Oleh Prabowo Subianto diambil dari Buku 2 Kepemimpinan Militer: Catatan dari Pengalaman Letnan Jenderal TNI (Purn.) Prabowo Subianto
Sebagian besar pemimpin yang kuat memiliki rasa idealisme yang mereka pegang teguh. Inilah yang saya amati dan hormati dari Saad El-Shazly. Dia adalah seorang tokoh Mesir yang terampil dalam memimpin pasukan. Ia juga punya idealisme yang kuat. Karena ketegasannya, ia pernah berselisih dengan pemerintah Mesir. Namun, itu juga mengapa orang-orang Mesir menghormatinya.
Pemerintah Mesir pernah setuju untuk menyelesaikan konflik dengan Israel secara damai. Namun, Shazly bersikeras pada pendiriannya, dan dengan tegas menolak menandatangani perjanjian damai dengan Israel.
Saad El-Shazly lahir pada tahun 1922 di Kairo, Mesir. Dia adalah seorang perwira dan pemimpin pasukan elite Mesir dalam Perang Arab-Israel. Dia juga salah satu pendiri batalion udara Mesir dan menjadi komandan pertamanya pada tahun 1954.
Shazly menjadi terkenal karena keahliannya. Ia adalah salah seorang pemimpin Perang Enam Hari Arab-Israel. Unit yang dipimpinnya adalah salah satu dari sedikit pasukan yang terbukti efektif melawan Israel. Dia berhasil menahan serangan musuh dan membawa kembali unitnya hampir utuh melintasi Terusan Suez. Sebaliknya, sebagian besar pasukan Mesir lainnya hancur saat kontak dengan pasukan Israel.
Setelah Perang Enam Hari, Shazly menjadi Kepala Staf Angkatan Darat Mesir. Ia dipercaya tidak hanya membangun kembali kekuatan tentara mereka, tetapi juga merencanakan serangan Mesir yang ambisius untuk merebut kembali Semenanjung Sinai dari Israel.
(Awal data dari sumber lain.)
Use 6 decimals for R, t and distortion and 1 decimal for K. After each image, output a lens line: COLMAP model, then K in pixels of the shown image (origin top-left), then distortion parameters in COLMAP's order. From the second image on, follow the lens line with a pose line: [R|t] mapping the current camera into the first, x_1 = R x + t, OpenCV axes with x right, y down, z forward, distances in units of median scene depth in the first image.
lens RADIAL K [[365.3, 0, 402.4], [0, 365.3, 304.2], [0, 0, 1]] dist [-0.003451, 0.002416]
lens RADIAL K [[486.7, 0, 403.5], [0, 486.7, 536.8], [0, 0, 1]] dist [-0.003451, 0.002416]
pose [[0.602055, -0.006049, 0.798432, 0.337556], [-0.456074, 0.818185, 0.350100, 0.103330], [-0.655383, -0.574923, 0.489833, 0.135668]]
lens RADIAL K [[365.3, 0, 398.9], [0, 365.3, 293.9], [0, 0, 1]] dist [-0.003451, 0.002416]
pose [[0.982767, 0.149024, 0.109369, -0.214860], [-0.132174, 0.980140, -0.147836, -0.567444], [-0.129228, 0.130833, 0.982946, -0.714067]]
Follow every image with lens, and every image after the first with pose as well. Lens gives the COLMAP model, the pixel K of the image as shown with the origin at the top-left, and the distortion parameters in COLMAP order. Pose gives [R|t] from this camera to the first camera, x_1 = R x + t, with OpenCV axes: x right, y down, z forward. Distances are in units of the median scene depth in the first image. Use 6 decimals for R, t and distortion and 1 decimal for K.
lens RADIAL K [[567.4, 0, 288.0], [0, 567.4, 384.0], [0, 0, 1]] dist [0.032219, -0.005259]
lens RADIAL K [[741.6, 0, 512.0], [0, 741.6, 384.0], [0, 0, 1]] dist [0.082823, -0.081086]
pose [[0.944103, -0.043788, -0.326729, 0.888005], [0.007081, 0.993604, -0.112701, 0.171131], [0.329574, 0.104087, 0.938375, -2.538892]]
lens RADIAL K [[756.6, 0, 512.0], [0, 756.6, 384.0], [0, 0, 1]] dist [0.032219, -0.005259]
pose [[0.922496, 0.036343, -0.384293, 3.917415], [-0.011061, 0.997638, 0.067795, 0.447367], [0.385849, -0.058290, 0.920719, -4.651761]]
Setelah Perang Yom Kippur pada Oktober 1973, Shazly menulis buku berjudul The Crossing of the Suez. Saya sarankan kepada semua yang ingin menjadi komandan yang cakap untuk membaca buku ini. Di buku ini, saudara dapat membaca seberapa teliti perencanaan pergerakan pasukan yang dibuat oleh Shazly. Perhatikan perhatiannya terhadap detail. Pelajari rencana dan pemikirannya yang cermat. Sebagai Menteri Pertahanan, saya merekomendasikan buku Shazly ini jadi bacaan wajib Akademi Militer Indonesia.
Seperti yang umumnya terjadi, komandan lapangan yang sukses membuat elite politik khawatir. Setelah Perang Yom Kippur Oktober 1973, El-Shazly berselisih dengan Presiden Anwar AlSadat. Ia pun dibebaskan dari tugas komandonya dan dikirim ke Portugal sebagai Duta Besar.
Beberapa tahun kemudian, Shazly kembali ke Mesir. Meskipun ia tidak populer dalam kepemimpinan politik, namun ia merupakan legenda hidup bagi mayoritas rakyat Mesir. Ketika ia meninggal pada Februari 2016, pada saat yang sama ada pengunjuk rasa yang berkumpul di Tahrir Square untuk menuntut reformasi pemerintah. Saat mendengar kabar kematian Shazly, hampir satu juta orang di Tahrir Square berdoa untuk sang Jenderal tercinta.
Sekarang ini, Shazly dikenang di Mesir sebagai “Sang Jenderal Emas”. Mengingat seberapa briliannya rencana yang dibuatnya untuk operasi di Suez, saya sangat merekomendasikan semua calon pimpinan militer mempelajari karier Shazly dan membaca buku karyanya, The Crossing of the Suez.